Eva Joly s'est dit en revanche favorable à des audiences publiques pour les mises en examens et placements en détention ou à la présence des avocats dès les premiers moments de la procédure judiciaire, deux autres points du projet de réforme judiciaire esquissé par Nicolas Sarkozy lors de son discours à la rentrée solennelle de la Cour de Cassation.

Elle a ajouté qu'en cas d'élection au Parlement européen - elle figurera en deuxième position sur la liste des Verts de Daniel Cohn-Bendit en région parisienne - elle prônerait la création d'un "parquet européen compétent en matière de délits financiers".

D'après agence

Le juge van Ruymbeke monte aussi au créneau

La suppression du juge d'instruction "sonne le glas des affaires politico-financières" et "va à l'encontre des libertés individuelles", estime le juge financier Renaud van Ruymbeke dans une interview que publie le Journal du Dimanche.

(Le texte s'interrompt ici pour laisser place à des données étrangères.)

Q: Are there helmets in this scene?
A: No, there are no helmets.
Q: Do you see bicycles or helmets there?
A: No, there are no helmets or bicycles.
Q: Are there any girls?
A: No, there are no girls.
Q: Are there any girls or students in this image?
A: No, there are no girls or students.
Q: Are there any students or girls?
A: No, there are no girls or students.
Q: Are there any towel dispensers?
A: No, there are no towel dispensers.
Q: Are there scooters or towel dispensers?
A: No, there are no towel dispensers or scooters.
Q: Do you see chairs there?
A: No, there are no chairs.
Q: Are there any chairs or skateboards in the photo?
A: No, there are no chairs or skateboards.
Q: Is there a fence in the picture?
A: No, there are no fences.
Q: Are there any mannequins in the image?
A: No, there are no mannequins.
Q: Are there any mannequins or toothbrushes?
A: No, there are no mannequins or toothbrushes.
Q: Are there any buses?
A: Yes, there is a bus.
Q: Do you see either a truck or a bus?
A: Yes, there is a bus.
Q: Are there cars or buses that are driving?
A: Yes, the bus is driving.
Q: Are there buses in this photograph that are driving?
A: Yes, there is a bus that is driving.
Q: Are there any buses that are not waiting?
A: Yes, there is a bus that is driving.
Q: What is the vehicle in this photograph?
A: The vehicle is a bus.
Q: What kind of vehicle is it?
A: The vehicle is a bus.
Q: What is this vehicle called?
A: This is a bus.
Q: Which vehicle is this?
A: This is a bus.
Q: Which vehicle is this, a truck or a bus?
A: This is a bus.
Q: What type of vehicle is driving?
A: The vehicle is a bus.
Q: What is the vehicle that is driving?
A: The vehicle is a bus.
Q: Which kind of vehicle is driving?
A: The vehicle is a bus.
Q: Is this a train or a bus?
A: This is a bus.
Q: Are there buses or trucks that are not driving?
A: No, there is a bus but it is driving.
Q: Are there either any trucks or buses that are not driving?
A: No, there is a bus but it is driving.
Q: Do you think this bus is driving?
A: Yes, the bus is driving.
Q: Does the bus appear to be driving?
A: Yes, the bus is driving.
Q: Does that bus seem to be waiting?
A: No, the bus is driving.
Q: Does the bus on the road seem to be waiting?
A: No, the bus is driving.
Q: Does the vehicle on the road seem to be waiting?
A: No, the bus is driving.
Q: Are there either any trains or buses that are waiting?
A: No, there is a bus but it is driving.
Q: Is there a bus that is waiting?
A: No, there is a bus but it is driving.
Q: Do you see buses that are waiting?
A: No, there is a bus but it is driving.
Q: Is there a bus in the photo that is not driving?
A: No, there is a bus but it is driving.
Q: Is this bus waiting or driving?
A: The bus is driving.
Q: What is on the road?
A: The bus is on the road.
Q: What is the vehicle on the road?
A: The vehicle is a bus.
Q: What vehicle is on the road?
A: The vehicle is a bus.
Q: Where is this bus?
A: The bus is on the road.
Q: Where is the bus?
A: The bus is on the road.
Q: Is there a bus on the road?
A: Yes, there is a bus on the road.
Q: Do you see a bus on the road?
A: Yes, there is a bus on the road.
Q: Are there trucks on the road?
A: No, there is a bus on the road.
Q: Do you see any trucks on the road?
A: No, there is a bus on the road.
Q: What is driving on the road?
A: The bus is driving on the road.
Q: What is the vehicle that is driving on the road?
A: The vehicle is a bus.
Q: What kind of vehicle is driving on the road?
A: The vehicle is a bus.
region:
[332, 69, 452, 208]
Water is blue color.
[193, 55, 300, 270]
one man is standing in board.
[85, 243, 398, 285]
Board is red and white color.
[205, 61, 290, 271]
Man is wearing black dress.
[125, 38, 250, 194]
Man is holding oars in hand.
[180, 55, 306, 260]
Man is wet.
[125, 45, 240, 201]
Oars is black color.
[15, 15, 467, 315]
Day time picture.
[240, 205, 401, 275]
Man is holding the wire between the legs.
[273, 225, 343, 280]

Selon lui, le fait de vouloir transformer le juge d'instruction en juge de l'instruction "revient à lui enlever tous les pouvoirs d'enquête" et à transférer "ses prérogatives au parquet sans assurer le préalable indispensable à une telle évolution, à savoir l'indépendance des procureurs". Pour ce spécialiste des affaires sensibles du financement du PS aux frégates de Taïwan, "cette réforme est inacceptable en l'état". Pour lui, "l'absence de juge d'instruction renforcera les pouvoirs du parquet et de la police", et il assimile la réforme annoncée à "une véritable reprise en main de l'institution judiciaire par le pouvoir politique".